Data entries
- - - - - - -

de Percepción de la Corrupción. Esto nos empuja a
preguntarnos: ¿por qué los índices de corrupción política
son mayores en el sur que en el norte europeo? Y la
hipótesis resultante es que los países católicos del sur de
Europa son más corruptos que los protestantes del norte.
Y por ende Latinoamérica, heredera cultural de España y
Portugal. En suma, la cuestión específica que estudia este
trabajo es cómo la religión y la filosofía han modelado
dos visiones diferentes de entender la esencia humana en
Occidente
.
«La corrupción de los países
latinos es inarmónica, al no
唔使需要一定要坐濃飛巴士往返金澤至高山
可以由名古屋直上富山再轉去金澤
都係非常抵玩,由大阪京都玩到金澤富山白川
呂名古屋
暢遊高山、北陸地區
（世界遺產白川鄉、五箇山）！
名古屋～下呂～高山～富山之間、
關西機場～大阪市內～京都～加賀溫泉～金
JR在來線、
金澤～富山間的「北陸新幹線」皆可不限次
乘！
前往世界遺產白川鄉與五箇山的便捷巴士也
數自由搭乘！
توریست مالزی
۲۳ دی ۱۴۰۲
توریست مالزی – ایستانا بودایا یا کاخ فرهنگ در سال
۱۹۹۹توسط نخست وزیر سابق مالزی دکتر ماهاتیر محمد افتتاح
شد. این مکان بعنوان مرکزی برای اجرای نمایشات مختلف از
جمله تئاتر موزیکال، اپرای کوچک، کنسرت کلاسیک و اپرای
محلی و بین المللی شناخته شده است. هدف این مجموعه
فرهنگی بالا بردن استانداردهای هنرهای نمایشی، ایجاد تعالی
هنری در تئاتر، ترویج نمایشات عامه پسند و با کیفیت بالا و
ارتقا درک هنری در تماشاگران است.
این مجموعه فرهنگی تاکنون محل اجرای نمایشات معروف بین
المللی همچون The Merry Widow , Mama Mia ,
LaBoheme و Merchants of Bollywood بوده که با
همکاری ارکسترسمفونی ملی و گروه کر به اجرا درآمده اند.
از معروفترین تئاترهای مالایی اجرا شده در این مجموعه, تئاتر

- - - - - - -

YOUR GOAL
All entries should be given again precisely as they appear above.

YOUR RESPONSE
de Percepción de la Corrupción. Esto nos empuja a
preguntarnos: ¿por qué los índices de corrupción política
son mayores en el sur que en el norte europeo? Y la
hipótesis resultante es que los países católicos del sur de
Europa son más corruptos que los protestantes del norte.
Y por ende Latinoamérica, heredera cultural de España y
Portugal. En suma, la cuestión específica que estudia este
trabajo es cómo la religión y la filosofía han modelado
dos visiones diferentes de entender la esencia humana en
Occidente
.
«La corrupción de los países
latinos es inarmónica, al no
唔使需要一定要坐濃飛巴士往返金澤至高山
可以由名古屋直上富山再轉去金澤
都係非常抵玩,由大阪京都玩到金澤富山白川
呂名古屋
暢遊高山、北陸地區
（世界遺產白川鄉、五箇山）！
名古屋～下呂～高山～富山之間、
關西機場～大阪市內～京都～加賀溫泉～金
JR在來線、
金澤～富山間的「北陸新幹線」皆可不限次
乘！
前往世界遺產白川鄉與五箇山的便捷巴士也
數自由搭乘！
توریست مالزی
۲۳ دی ۱۴۰۲
توریست مالزی – ایستانا بودایا یا کاخ فرهنگ در سال
۱۹۹۹توسط نخست وزیر سابق مالزی دکتر ماهاتیر محمد افتتاح
شد. این مکان بعنوان مرکزی برای اجرای نمایشات مختلف از
جمله تئاتر موزیکال، اپرای کوچک، کنسرت کلاسیک و اپرای
محلی و بین المللی شناخته شده است. هدف این مجموعه
فرهنگی بالا بردن استانداردهای هنرهای نمایشی، ایجاد تعالی
هنری در تئاتر، ترویج نمایشات عامه پسند و با کیفیت بالا و
ارتقا درک هنری در تماشاگران است.
این مجموعه فرهنگی تاکنون محل اجرای نمایشات معروف بین
المللی همچون The Merry Widow , Mama Mia ,
LaBoheme و Merchants of Bollywood بوده که با
همکاری ارکسترسمفونی ملی و گروه کر به اجرا درآمده اند.
از معروفترین تئاترهای مالایی اجرا شده در این مجموعه, تئاتر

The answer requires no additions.